I was at my Uncle's grave looking at it. He had a car crash because he was in such a rush to see me. He was so happy to see me. I could hear the excitement in his voice when we talked over the phone. I was very elated to see him too.

He was my favorite uncle, Uncle YJ. He was so funny, loving, supportive, and caring. I would laugh anytime he told his "dad jokes" although they weren't funny to most of our relatives and family members. He supported me and cared for me until the end.
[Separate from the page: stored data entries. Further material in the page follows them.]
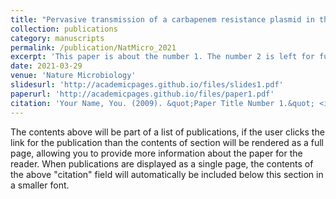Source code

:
 ```yaml
---
title: "Pervasive transmission of a carbapenem resistance plasmid in the gut microbiota of hospitalized patients"
collection: publications
category: manuscripts
permalink: /publication/NatMicro_2021
excerpt: 'This paper is about the number 1. The number 2 is left for future work.'
date: 2021-03-29
venue: 'Nature Microbiology'
slidesurl: 'http://academicpages.github.io/files/slides1.pdf'
paperurl: 'http://academicpages.github.io/files/paper1.pdf'
citation: 'Your Name, You. (2009). &quot;Paper Title Number 1.&quot; <i> Nature Microbiology </i>. 1(1).'
---
```


The contents above will be part of a list of publications, if the user clicks the link for the publication than the contents of section will be rendered as a full page, allowing you to provide more information about the paper for the reader. When publications are displayed as a single page, the contents of the above "citation" field will automatically be included below this section in a smaller font.
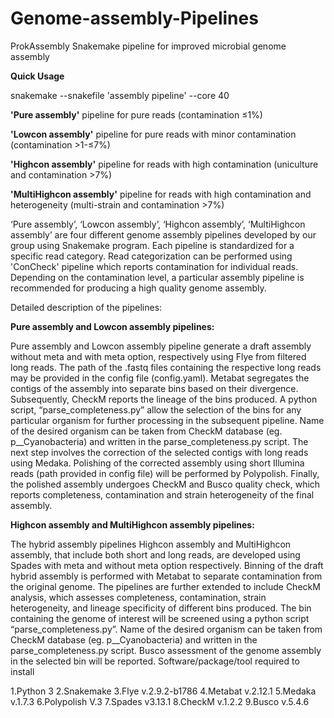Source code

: # Genome-assembly-Pipelines
ProkAssembly
Snakemake pipeline for improved microbial genome assembly

**Quick Usage**

snakemake --snakefile 'assembly pipeline' --core 40

**'Pure assembly'** pipeline for pure reads (contamination ≤1%)

**'Lowcon assembly'** pipeline for pure reads with minor contamination (contamination >1-≤7%)

**'Highcon assembly'** pipeline for reads with high contamination (uniculture and contamination >7%)

**'MultiHighcon assembly'** pipeline for reads with high contamination and heterogeneity (multi-strain and contamination >7%)

‘Pure assembly’, ‘Lowcon assembly’, ‘Highcon assembly’, ‘MultiHighcon assembly’ are four different genome assembly pipelines developed by our group using Snakemake program. Each pipeline is standardized for a specific read category. Read categorization can be performed using 'ConCheck' pipeline which reports contamination for individual reads. Depending on the contamination level, a particular assembly pipeline is recommended for producing a high quality genome assembly.

Detailed description of the pipelines:

**Pure assembly and Lowcon assembly pipelines:**

Pure assembly and Lowcon assembly pipeline generate a draft assembly without meta and with meta option, respectively using Flye from filtered long reads. The path of the .fastq files containing the respective long reads may be provided in the config file (config.yaml).
Metabat segregates the contigs of the assembly into separate bins based on their divergence.
Subsequently, CheckM reports the lineage of the bins produced.
A python script, “parse_completeness.py” allow the selection of the bins for any particular organism for further processing in the subsequent pipeline. Name of the desired organism can be taken from CheckM database (eg. p__Cyanobacteria) and written in the parse_completeness.py script.
The next step involves the correction of the selected contigs with long reads using Medaka.
Polishing of the corrected assembly using short Illumina reads (path provided in config file) will be performed by Polypolish.
Finally, the polished assembly undergoes CheckM and Busco quality check, which reports completeness, contamination and strain heterogeneity of the final assembly.

**Highcon assembly and MultiHighcon assembly pipelines:**

The hybrid assembly pipelines Highcon assembly and MultiHighcon assembly, that include both short and long reads, are developed using Spades with meta and without meta option respectively. 
Binning of the draft hybrid assembly is performed with Metabat to separate contamination from the original genome.
The pipelines are further extended to include CheckM analysis, which assesses completeness, contamination, strain heterogeneity, and lineage specificity of different bins produced.
The bin containing the genome of interest will be screened using a python script “parse_completeness.py”. Name of the desired organism can be taken from CheckM database (eg. p__Cyanobacteria) and written in the parse_completeness.py script.
Busco assessment of the genome assembly in the selected bin will be reported.
Software/package/tool required to install

1.Python 3 2.Snakemake 3.Flye v.2.9.2-b1786 4.Metabat v.2.12.1 5.Medaka v.1.7.3 6.Polypolish V.3 7.Spades v3.13.1 8.CheckM v.1.2.2 9.Busco v.5.4.6
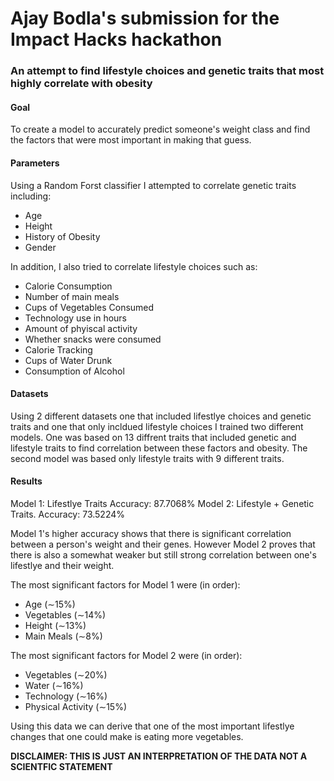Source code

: <h1>Ajay Bodla's submission for the Impact Hacks hackathon</h1>

<h3>An attempt to find lifestyle choices and genetic traits that most highly correlate with obesity</h3>

<h4>Goal</h4>
To create a model to accurately predict someone's weight class and find the factors that were most important in making that guess.

<h4>Parameters</h4>

Using a Random Forst classifier I attempted to correlate genetic traits including: 

- Age
- Height
- History of Obesity
- Gender

In addition, I also tried to correlate lifestyle choices such as: 

- Calorie Consumption
- Number of main meals
- Cups of Vegetables Consumed
- Technology use in hours
- Amount of phyiscal activity
- Whether snacks were consumed
- Calorie Tracking 
- Cups of Water Drunk
- Consumption of Alcohol

<h4>Datasets</h4>

Using 2 different datasets one that included lifestlye choices and genetic traits and one that only incldued lifestyle choices I trained two 
different models. One was based on 13 diffrent traits that included genetic and lifestyle traits to find correlation between these factors
and obesity. The second model was based only lifestyle traits with 9 different traits. 

<h4>Results</h4>
Model 1: Lifestlye Traits                    Accuracy: 87.7068%
Model 2: Lifestyle + Genetic Traits.         Accuracy: 73.5224%

Model 1's higher accuracy shows that there is significant correlation between a person's weight and their genes. However Model 2 proves that
there is also a somewhat weaker but still strong correlation between one's lifestlye and their weight. 

The most significant factors for Model 1 were (in order):
- Age (∼15%)
- Vegetables (∼14%)
- Height (∼13%)
- Main Meals (∼8%)

The most significant factors for Model 2 were (in order):
- Vegetables (∼20%)
- Water (∼16%)
- Technology (∼16%)
- Physical Activity (∼15%)

Using this data we can derive that one of the most important lifestlye changes that one could make is eating more vegetables.




**DISCLAIMER: THIS IS JUST AN INTERPRETATION OF THE DATA NOT A SCIENTFIC STATEMENT**
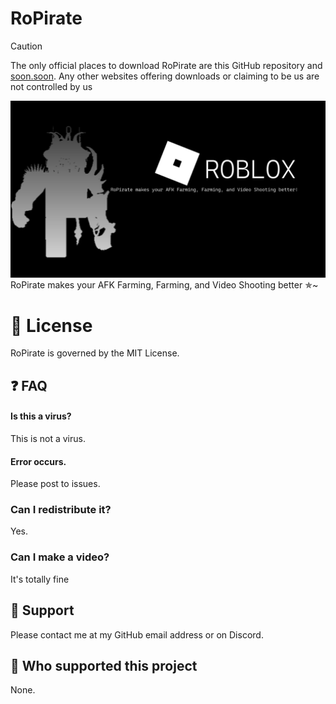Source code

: 
# RoPirate
> [!CAUTION]
> The only official places to download RoPirate are this GitHub repository and [soon.soon](). Any other websites offering downloads or claiming to be us are not controlled by us


![img.png](img/img.png)
RoPirate makes your AFK Farming, Farming, and Video Shooting better ✯~

# 📝 License
RoPirate is governed by the MIT License.

## ❓️ FAQ

#### Is this a virus?

This is not a virus. 

#### Error occurs.

Please post to issues.

### Can I redistribute it?

Yes.

### Can I make a video?

It's totally fine

## 📨 Support

Please contact me at my GitHub email address or on Discord.

## 💸 Who supported this project

None.
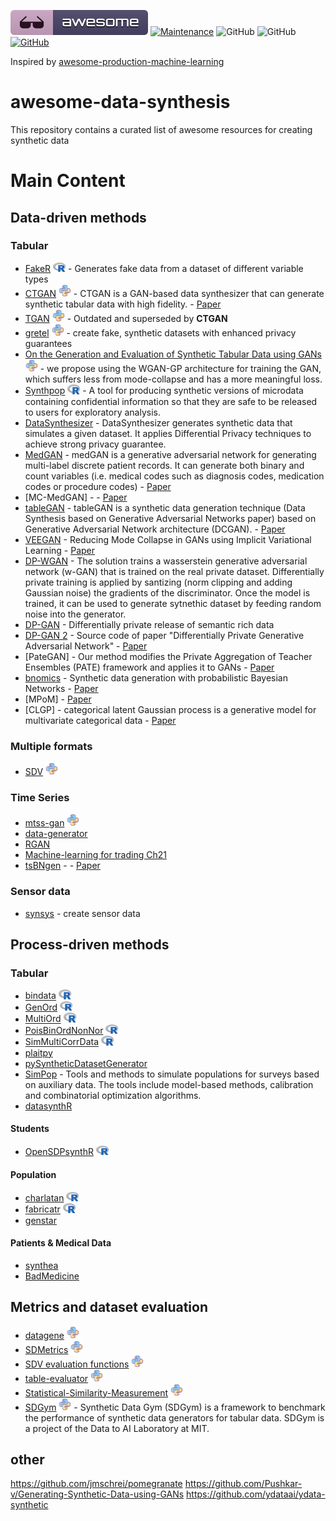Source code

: [![Awesome](images/awesome.svg)](https://github.com/sindresorhus/awesome)
[![Maintenance](https://img.shields.io/badge/Maintained%3F-YES-green.svg)](https://github.com/joofio/awesome-data-synthesis/graphs/commit-activity)
![GitHub](https://img.shields.io/badge/Release-PROD-yellow.svg)
![GitHub](https://img.shields.io/badge/License-MIT-lightgrey.svg)
[![GitHub](https://img.shields.io/twitter/follow/4Elemento.svg?label=Follow)](https://twitter.com/4Elemento/)

Inspired by [awesome-production-machine-learning](https://github.com/EthicalML/awesome-production-machine-learning)

# awesome-data-synthesis
This repository contains a curated list of awesome resources for creating synthetic data


# Main Content

## Data-driven methods

### Tabular
* [FakeR](https://cran.r-project.org/web/packages/fakeR/index.html) <img src="images/R_logo.svg.png" width="20" heigth=18> - Generates fake data from a dataset of different variable types
* [CTGAN](https://github.com/sdv-dev/CTGAN) <img src="images/python.png" width="20" heigth=20> - CTGAN is a GAN-based data synthesizer that can generate synthetic tabular data with high fidelity. - [Paper](https://arxiv.org/pdf/1907.00503.pdf)
* [TGAN](https://github.com/sdv-dev/TGAN) <img src="images/python.png" width="20" heigth=20> - Outdated and superseded by **CTGAN**
* [gretel](https://github.com/gretelai/gretel-synthetics) <img src="images/python.png" width="20" heigth=20> - create fake, synthetic datasets with enhanced privacy guarantees
* [On the Generation and Evaluation of Synthetic Tabular Data using GANs](https://github.com/Baukebrenninkmeijer/On-the-Generation-and-Evaluation-of-Synthetic-Tabular-Data-using-GANs) <img src="images/python.png" width="20" heigth=20> - we propose using the WGAN-GP architecture for training the GAN, which suffers less from mode-collapse and has a more meaningful loss. 
* [Synthpop](https://cran.r-project.org/web/packages/synthpop/index.html)  <img src="images/R_logo.svg.png" width="20" heigth=18> - A tool for producing synthetic versions of microdata containing confidential information so that they are safe to be released to users for exploratory analysis.
* [DataSynthesizer](https://github.com/DataResponsibly/DataSynthesizer) - DataSynthesizer generates synthetic data that simulates a given dataset. It applies Differential Privacy techniques to achieve strong privacy guarantee.
* [MedGAN](https://github.com/mp2893/medgan) - medGAN is a generative adversarial network for generating multi-label discrete patient records. It can generate both binary and count variables (i.e. medical codes such as diagnosis codes, medication codes or procedure codes) - [Paper](https://arxiv.org/abs/1703.06490)
* [MC-MedGAN] - - [Paper](https://arxiv.org/pdf/1807.01202.pdf)
* [tableGAN](https://github.com/mahmoodm2/tableGAN) - tableGAN is a synthetic data generation technique (Data Synthesis based on Generative Adversarial Networks paper) based on Generative Adversarial Network architecture (DCGAN). - [Paper](http://www.vldb.org/pvldb/vol11/p1071-park.pdf)
* [VEEGAN](https://akashgit.github.io/VEEGAN/) - Reducing Mode Collapse in GANs using Implicit Variational Learning - [Paper](https://arxiv.org/abs/1705.07761)
* [DP-WGAN](https://github.com/nesl/nist_differential_privacy_synthetic_data_challenge) - The solution trains a wasserstein generative adversarial network (w-GAN) that is trained on the real private dataset. Differentially private training is applied by santizing (norm clipping and adding Gaussian noise) the gradients of the discriminator. Once the model is trained, it can be used to generate sytnethic dataset by feeding random noise into the generator. 
* [DP-GAN](https://github.com/alps-lab/dpgan) - Differentially private release of semantic rich data
* [DP-GAN 2](https://github.com/illidanlab/dpgan) - Source code of paper "Differentially Private Generative Adversarial Network" - [Paper](https://arxiv.org/abs/1802.06739)
* [PateGAN] -  Our method modifies the Private Aggregation of Teacher Ensembles (PATE) framework and applies it to GANs - [Paper](https://openreview.net/forum?id=S1zk9iRqF7)
* [bnomics](https://bitbucket.org/77D/bnomics/src/master/) - Synthetic data generation with probabilistic Bayesian Networks - [Paper](https://www.biorxiv.org/content/10.1101/2020.06.14.151084v1.full.pdf)
* [MPoM] - [Paper](https://www.tandfonline.com/doi/abs/10.1198/jasa.2009.tm08439)
* [CLGP] - categorical latent Gaussian process is a generative model for multivariate categorical data - [Paper](http://proceedings.mlr.press/v37/gala15.html)


### Multiple formats
* [SDV](https://github.com/sdv-dev/SDV) <img src="images/python.png" width="20" heigth=20>

### Time Series
* [mtss-gan](https://github.com/firmai/mtss-gan) <img src="images/python.png" width="20" heigth=20>
* [data-generator](https://github.com/KDD-OpenSource/data-generation)
* [RGAN](https://github.com/ratschlab/RGAN)
* [Machine-learning for trading Ch21](https://github.com/stefan-jansen/machine-learning-for-trading/tree/master/21_gans_for_synthetic_time_series)
* [tsBNgen](https://github.com/manitadayon/tsBNgen) - - [Paper](https://arxiv.org/pdf/2009.04595.pdf)


### Sensor data
* [synsys](https://github.com/jb3dahmen/SynSys-Updated) - create sensor data 

## Process-driven methods

### Tabular
* [bindata](https://cran.r-project.org/web/packages/bindata/index.html) <img src="images/R_logo.svg.png" width="20" heigth=18>
* [GenOrd](https://cran.r-project.org/web/packages/GenOrd/index.html) <img src="images/R_logo.svg.png" width="20" heigth=18>
* [MultiOrd](https://cran.r-project.org/web/packages/MultiOrd/index.html) <img src="images/R_logo.svg.png" width="20" heigth=18>
* [PoisBinOrdNonNor](https://cran.r-project.org/web/packages/PoisBinOrdNonNor/index.html) <img src="images/R_logo.svg.png" width="20" heigth=18>
* [SimMultiCorrData](https://cran.r-project.org/web/packages/SimMultiCorrData/index.html) <img src="images/R_logo.svg.png" width="20" heigth=18>
* [plaitpy](https://github.com/plaitpy/plaitpy) 
* [pySyntheticDatasetGenerator](https://github.com/EDS-APHP/pySyntheticDatasetGenerator)
* [SimPop](https://cran.r-project.org/web/packages/simPop/index.html) - Tools and methods to simulate populations for surveys based on auxiliary data. The tools include model-based methods, calibration and combinatorial optimization algorithms. 
* [datasynthR](https://github.com/jknowles/datasynthR)

#### Students
* [OpenSDPsynthR](https://github.com/opensdp/OpenSDPsynthR) <img src="images/R_logo.svg.png" width="20" heigth=18>

#### Population
* [charlatan](https://cran.r-project.org/web/packages/charlatan/index.html) <img src="images/R_logo.svg.png" width="20" heigth=18>
* [fabricatr](https://cran.r-project.org/web/packages/fabricatr/index.html) <img src="images/R_logo.svg.png" width="20" heigth=18>
* [genstar](https://github.com/ANRGenstar/genstar)

#### Patients & Medical Data
* [synthea](https://github.com/synthetichealth/synthea)
* [BadMedicine](https://github.com/HicServices/BadMedicine)

## Metrics and dataset evaluation 
* [datagene](https://github.com/firmai/datagene) <img src="images/python.png" width="20" heigth=20>
* [SDMetrics](https://github.com/sdv-dev/SDMetrics) <img src="images/python.png" width="20" heigth=20>
* [SDV evaluation functions](https://github.com/sdv-dev/SDV) <img src="images/python.png" width="20" heigth=20>
* [table-evaluator](https://github.com/Baukebrenninkmeijer/table-evaluator) <img src="images/python.png" width="20" heigth=20>
* [Statistical-Similarity-Measurement](https://github.com/Olliang/Statistical-Similarity-Measurement) <img src="images/python.png" width="20" heigth=20>
* [SDGym](https://github.com/sdv-dev/SDGym) <img src="images/python.png" width="20" heigth=20> - Synthetic Data Gym (SDGym) is a framework to benchmark the performance of synthetic data generators for tabular data. SDGym is a project of the Data to AI Laboratory at MIT.



## other 
https://github.com/jmschrei/pomegranate
https://github.com/Pushkar-v/Generating-Synthetic-Data-using-GANs
https://github.com/ydataai/ydata-synthetic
I stood there. Tears streaming down my face. I kept on thinking that there was something I could have done to prevent it from happening. I shouldn't have made that phone call and maybe he would still be here, just not here at the moment. He would be at work. But no. Now, this happened. I will never forgive myself for this.

Something kept on telling me it wasn't my fault and that's just how life works sometimes. It's not how it should though. Life is so fucking selfish sometimes. I hate it. Like what the actual hell, my uncle was so damn young. He was nowhere ready to die.

I dropped on my knees and started crying. I don't know what to do. No one else cared about me as my uncle did. I felt like ending it all but my uncle would not want me to do that. He'd want me to move on with my life and be a great person in life no matter how cruel the world seemed to treat me.

After drying my tears with my handkerchief, I put my hand on my uncle's grave and made a promise to never give up no matter how much I wanted to.

I will make my uncle proud no matter what highs and lows I go through. I will always keep him in my heart and I will never break my promise to him.

I stood up and said my last goodbyes to my uncle before walked out of sight of the cemetery.

I will make you proud uncle and I will make them pay for ever doubting me. Just wait and watch.